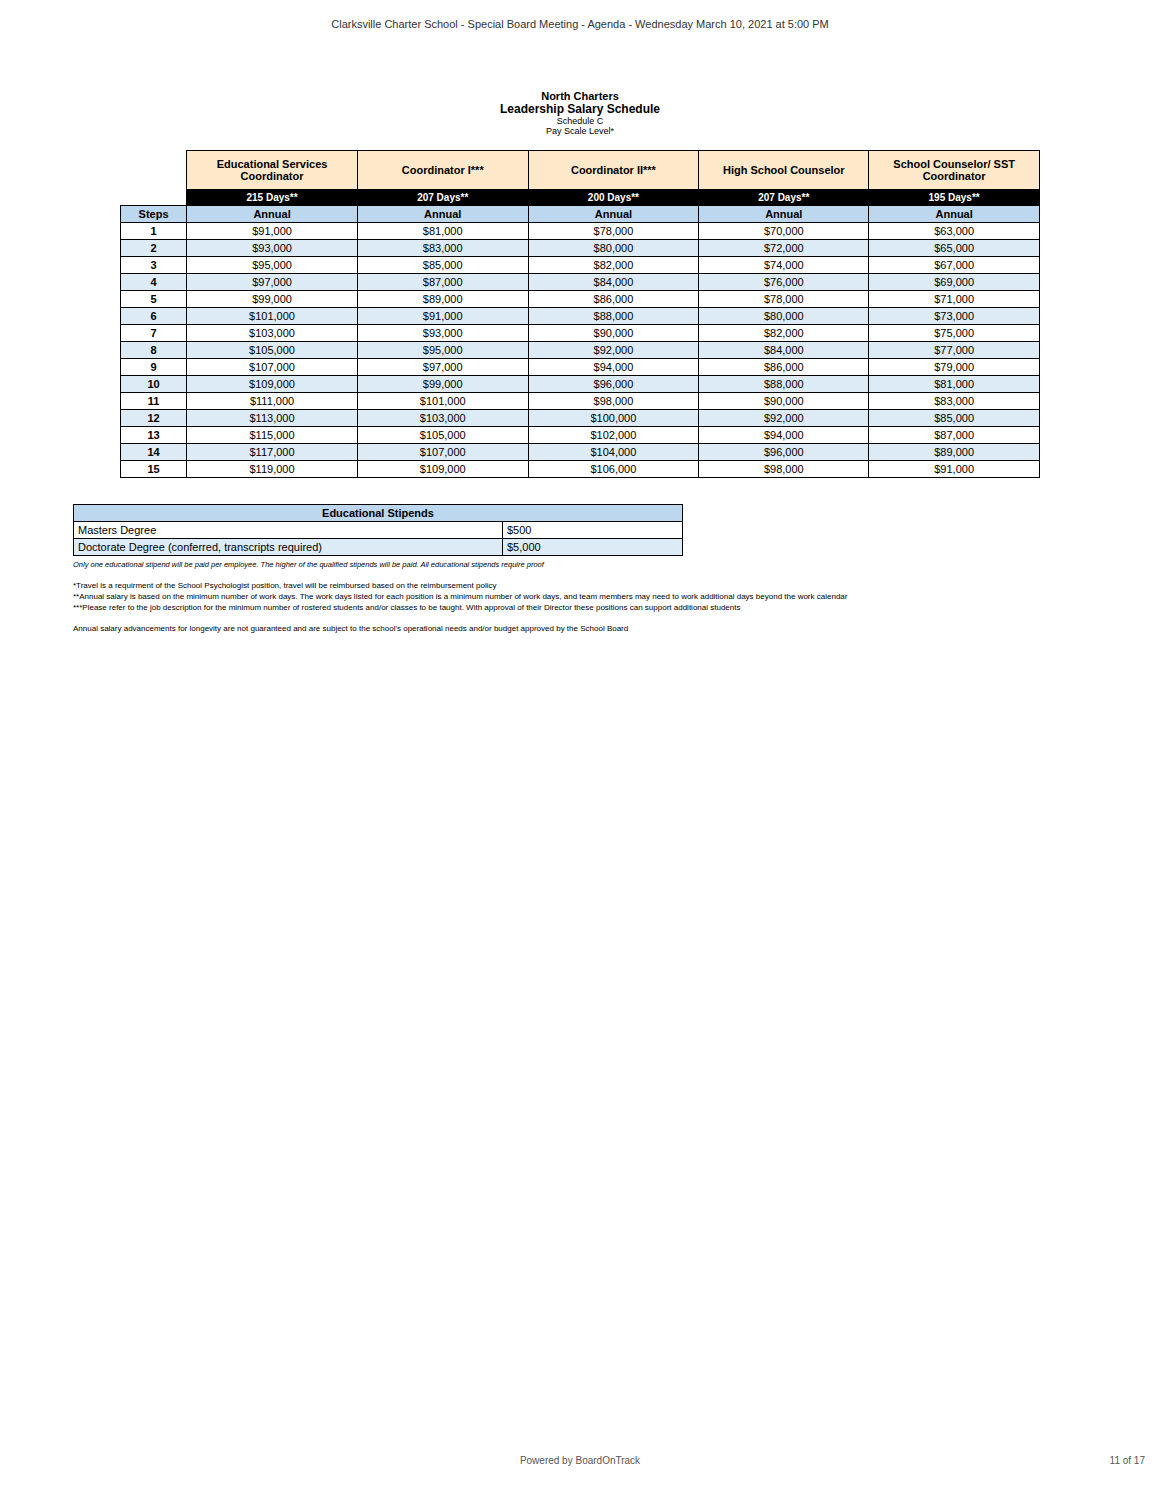Clarksville Charter School - Special Board Meeting - Agenda - Wednesday March 10, 2021 at 5:00 PM
North Charters
Leadership Salary Schedule
Schedule C
Pay Scale Level*
| | Educational Services Coordinator | Coordinator I*** | Coordinator II*** | High School Counselor | School Counselor/ SST Coordinator |
| --- | --- | --- | --- | --- | --- |
| | 215 Days** | 207 Days** | 200 Days** | 207 Days** | 195 Days** |
| Steps | Annual | Annual | Annual | Annual | Annual |
| 1 | $91,000 | $81,000 | $78,000 | $70,000 | $63,000 |
| 2 | $93,000 | $83,000 | $80,000 | $72,000 | $65,000 |
| 3 | $95,000 | $85,000 | $82,000 | $74,000 | $67,000 |
| 4 | $97,000 | $87,000 | $84,000 | $76,000 | $69,000 |
| 5 | $99,000 | $89,000 | $86,000 | $78,000 | $71,000 |
| 6 | $101,000 | $91,000 | $88,000 | $80,000 | $73,000 |
| 7 | $103,000 | $93,000 | $90,000 | $82,000 | $75,000 |
| 8 | $105,000 | $95,000 | $92,000 | $84,000 | $77,000 |
| 9 | $107,000 | $97,000 | $94,000 | $86,000 | $79,000 |
| 10 | $109,000 | $99,000 | $96,000 | $88,000 | $81,000 |
| 11 | $111,000 | $101,000 | $98,000 | $90,000 | $83,000 |
| 12 | $113,000 | $103,000 | $100,000 | $92,000 | $85,000 |
| 13 | $115,000 | $105,000 | $102,000 | $94,000 | $87,000 |
| 14 | $117,000 | $107,000 | $104,000 | $96,000 | $89,000 |
| 15 | $119,000 | $109,000 | $106,000 | $98,000 | $91,000 |
| Educational Stipends |
| --- |
| Masters Degree | $500 |
| Doctorate Degree (conferred, transcripts required) | $5,000 |
Only one educational stipend will be paid per employee. The higher of the qualified stipends will be paid. All educational stipends require proof
*Travel is a requirment of the School Psychologist position, travel will be reimbursed based on the reimbursement policy
**Annual salary is based on the minimum number of work days. The work days listed for each position is a minimum number of work days, and team members may need to work additional days beyond the work calendar
***Please refer to the job description for the minimum number of rostered students and/or classes to be taught. With approval of their Director these positions can support additional students
Annual salary advancements for longevity are not guaranteed and are subject to the school's operational needs and/or budget approved by the School Board
Powered by BoardOnTrack
11 of 17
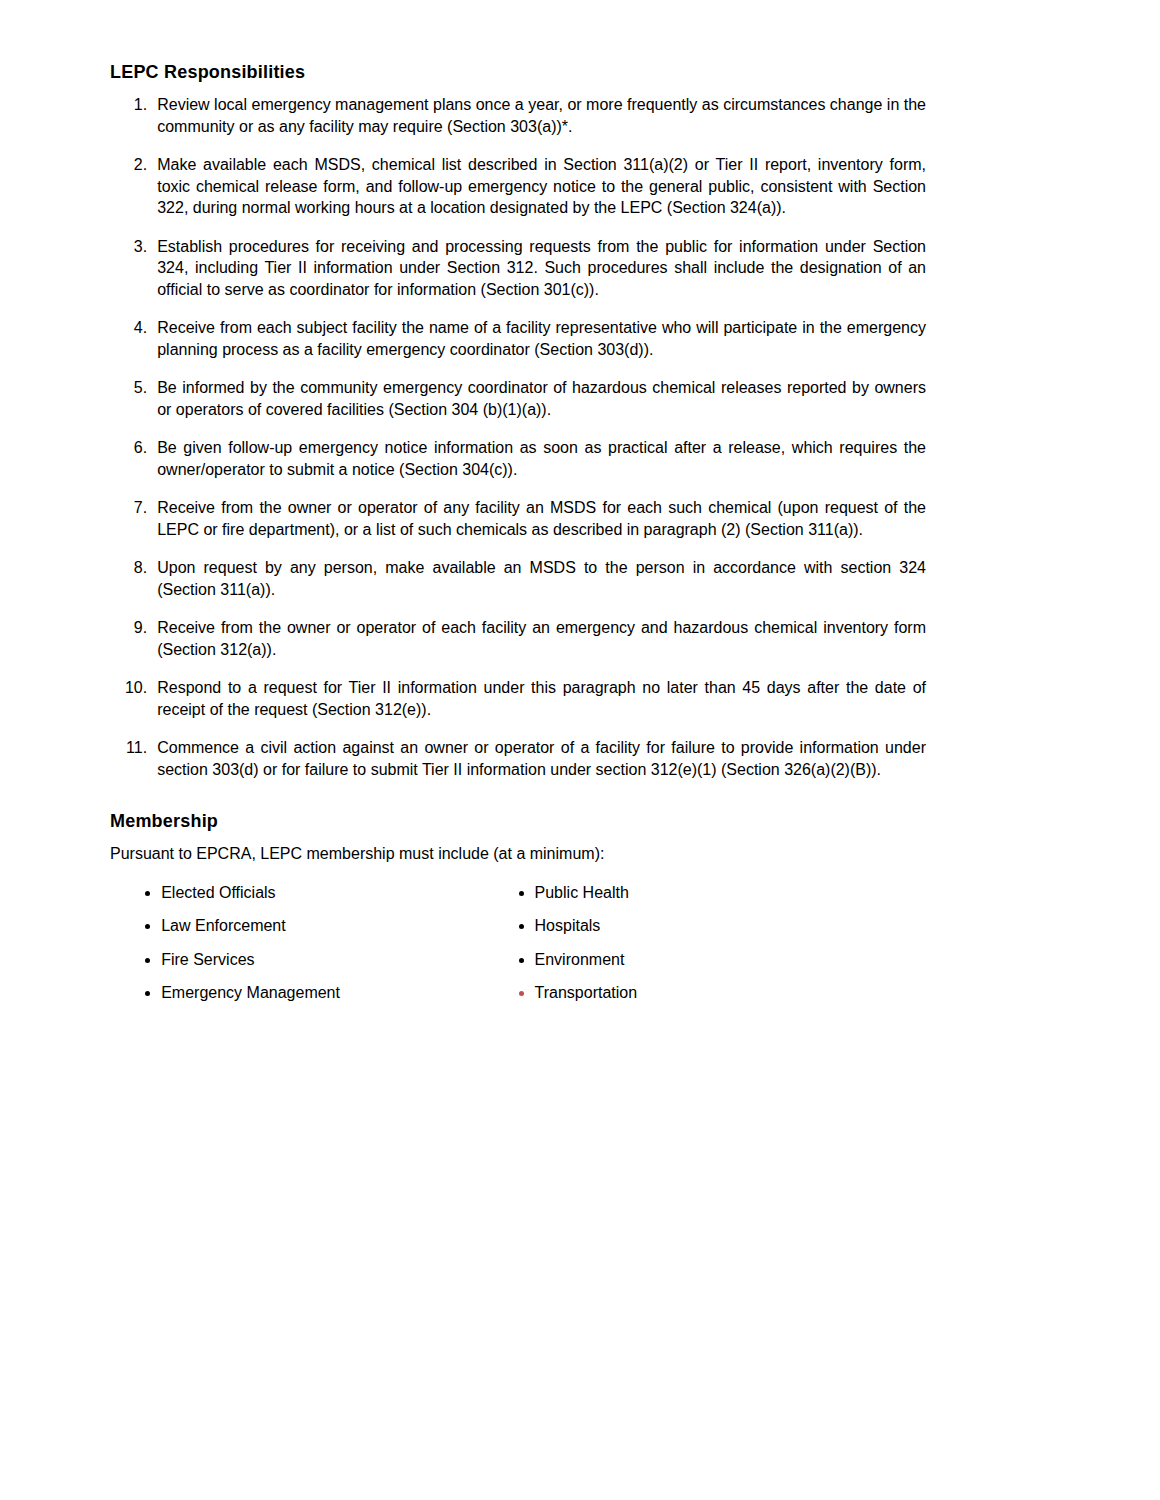LEPC Responsibilities
Review local emergency management plans once a year, or more frequently as circumstances change in the community or as any facility may require (Section 303(a))*.
Make available each MSDS, chemical list described in Section 311(a)(2) or Tier II report, inventory form, toxic chemical release form, and follow-up emergency notice to the general public, consistent with Section 322, during normal working hours at a location designated by the LEPC (Section 324(a)).
Establish procedures for receiving and processing requests from the public for information under Section 324, including Tier II information under Section 312. Such procedures shall include the designation of an official to serve as coordinator for information (Section 301(c)).
Receive from each subject facility the name of a facility representative who will participate in the emergency planning process as a facility emergency coordinator (Section 303(d)).
Be informed by the community emergency coordinator of hazardous chemical releases reported by owners or operators of covered facilities (Section 304 (b)(1)(a)).
Be given follow-up emergency notice information as soon as practical after a release, which requires the owner/operator to submit a notice (Section 304(c)).
Receive from the owner or operator of any facility an MSDS for each such chemical (upon request of the LEPC or fire department), or a list of such chemicals as described in paragraph (2) (Section 311(a)).
Upon request by any person, make available an MSDS to the person in accordance with section 324 (Section 311(a)).
Receive from the owner or operator of each facility an emergency and hazardous chemical inventory form (Section 312(a)).
Respond to a request for Tier II information under this paragraph no later than 45 days after the date of receipt of the request (Section 312(e)).
Commence a civil action against an owner or operator of a facility for failure to provide information under section 303(d) or for failure to submit Tier II information under section 312(e)(1) (Section 326(a)(2)(B)).
Membership
Pursuant to EPCRA, LEPC membership must include (at a minimum):
Elected Officials
Law Enforcement
Fire Services
Emergency Management
Public Health
Hospitals
Environment
Transportation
§ §
● Exercise goal
I'd like the lines above from the one with "2 | $93,000" up to and including the one with "6 | $101,000" copied exactly, with no other lines.

● Solution to the exercise
| 2 | $93,000 | $83,000 | $80,000 | $72,000 | $65,000 |
| 3 | $95,000 | $85,000 | $82,000 | $74,000 | $67,000 |
| 4 | $97,000 | $87,000 | $84,000 | $76,000 | $69,000 |
| 5 | $99,000 | $89,000 | $86,000 | $78,000 | $71,000 |
| 6 | $101,000 | $91,000 | $88,000 | $80,000 | $73,000 |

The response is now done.